Member of the Minnesota House of Representatives from the 25B district
- Incumbent
- Assumed office January 3, 2023
- Preceded by: Liz Boldon

Personal details
- Born: May 24, 1991 (age 35)
- Party: Democratic (DFL)
- Spouse: Anna
- Education: Moody Bible Institute (BA) Westminster Seminary California (MDiv)
- Occupation: Business owner; Legislator;
- Website: Government website Campaign website

= Andy Smith (Minnesota politician) =

American politician (born 1991)

Andrew Smith (born May 24, 1991) is an American politician serving in the Minnesota House of Representatives since 2023. A member of the Minnesota Democratic-Farmer-Labor Party (DFL), Smith represents District 25B in southeastern Minnesota, which includes downtown Rochester in Olmsted County.

== Early life, education and career ==
Smith attended Moody Bible Institute in Chicago, Illinois, earning a bachelor's degree in theology. He then attended Westminster Seminary California for his Master of divinity.

In 2019, Smith opened Gray Duck Theater in Rochester, a microcinema that showed independent and retro films. The theater permanently closed in February 2023 due to challenges arising from the COVID-19 pandemic, with Smith filing for bankruptcy in April 2023. His wife is the majority owner of Garden Party Books in Rochester.

== Minnesota House of Representatives ==
Smith was elected to the Minnesota House of Representatives in 2022. He first ran after legislative redistricting and after one-term DFL incumbent Liz Boldon announced she would run for a seat in the Minnesota Senate.

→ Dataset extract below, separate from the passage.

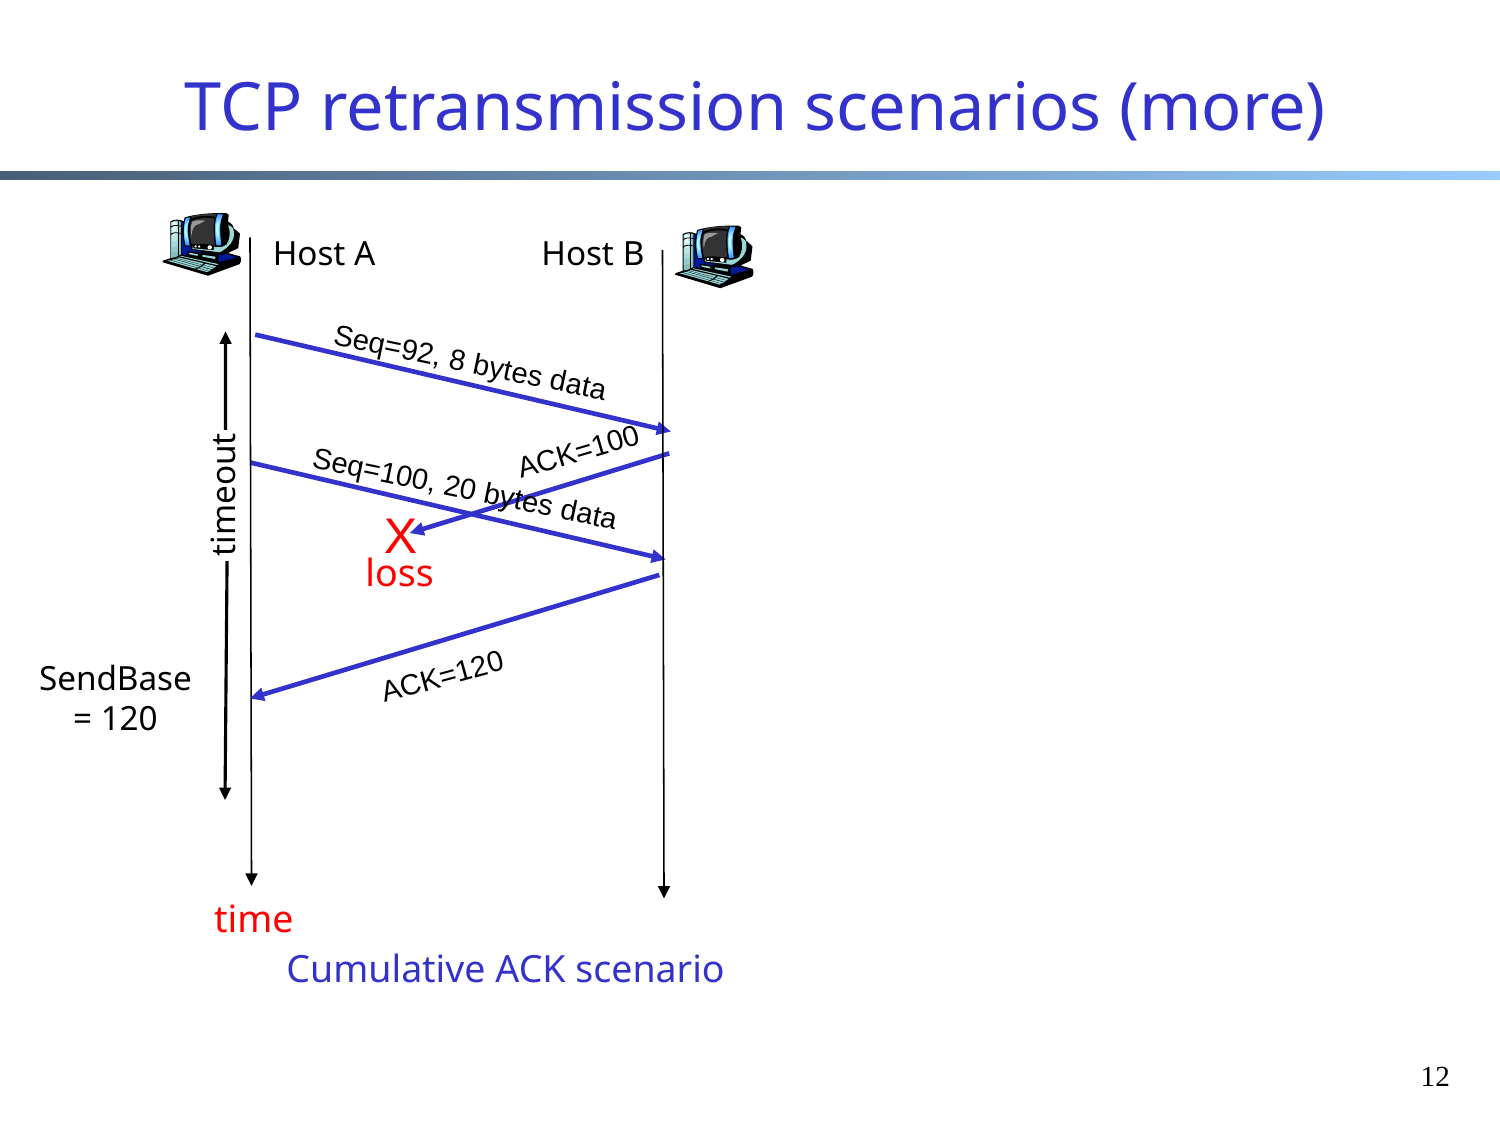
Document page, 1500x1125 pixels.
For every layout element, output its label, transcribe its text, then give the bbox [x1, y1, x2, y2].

Smith serves on the Economic Development Finance and Policy, Health Finance and Policy, Sustainable Infrastructure Policy, and Taxes Committees.

=== Political positions ===
In January 2023, after a hearing on a bill codifying the right to an abortion, activists from the group Minnesota Right to Life targeted Smith and fellow representative Tina Liebling, following them from the committee room while filming and shouting at them. Smith, who was raised in a conservative Christian home, said he used to oppose abortion but now believes "women and those who are pregnant should have control over their own body and their medical decisions".

Smith has criticized the war on drugs and the crackdown on marijuana and psilocybin. He authored a bipartisan proposal in 2023 that formed a Psychedelic Medicine Task Force to advise the legislature on the legal, medical, and policy issues associated with legalizing psychedelic medicine in the state. The bill passed as part of the 2023 health budget and Smith was appointed to serve on the task force.

Smith spoke in favor of the DFL's paid family and medical leave proposal, saying, "we are lagging behind the rest of the world". He also said he offered his employees "unlimited paid vacation and sick time" even though by that time the theater was closed; the statement attracted sharp criticism from colleagues and local media. Smith supported legislation banning the practice of conversion therapy on minors and vulnerable adults, responding to questions about religious liberty by saying, "this freedom [of religious expression] is not a freedom to harm". In 2020, he said he supported citywide masking mandates in Rochester to help contain the spread of COVID-19.

Smith has advocated for a more equitable tax policy to avoid forcing "local people to make those decisions that they sent us here to make". He co-sponsored legislation to repeal a gag order on studying high-speed rail options between the Twin Cities and Rochester, saying passenger rail for southern Minnesota is "long overdue".

== Electoral history ==

2022 Minnesota State House - District 25B
| Party |  | Candidate | Votes | % |
|---|---|---|---|---|
|  | Democratic (DFL) | Andrew Smith | 10,040 | 64.04 |
|  | Republican | John Joseph Robinson | 5,634 | 35.94 |
|  | Write-in |  | 3 | 0.02 |
| Total votes |  |  | 15,677 | 100.0 |
|  | Democratic (DFL) hold |  |  |  |

2024 Minnesota State House - District 25B
| Party |  | Candidate | Votes | % |
|---|---|---|---|---|
|  | Democratic (DFL) | Andrew Smith | 12,847 | 64.01 |
|  | Republican | Wes Lund | 7,184 | 35.79 |
|  | Write-in |  | 40 | 0.20 |
| Total votes |  |  | 20,071 | 100.0 |
|  | Democratic (DFL) hold |  |  |  |

== Personal life ==
Smith lives in Rochester, Minnesota, with his wife, Anna.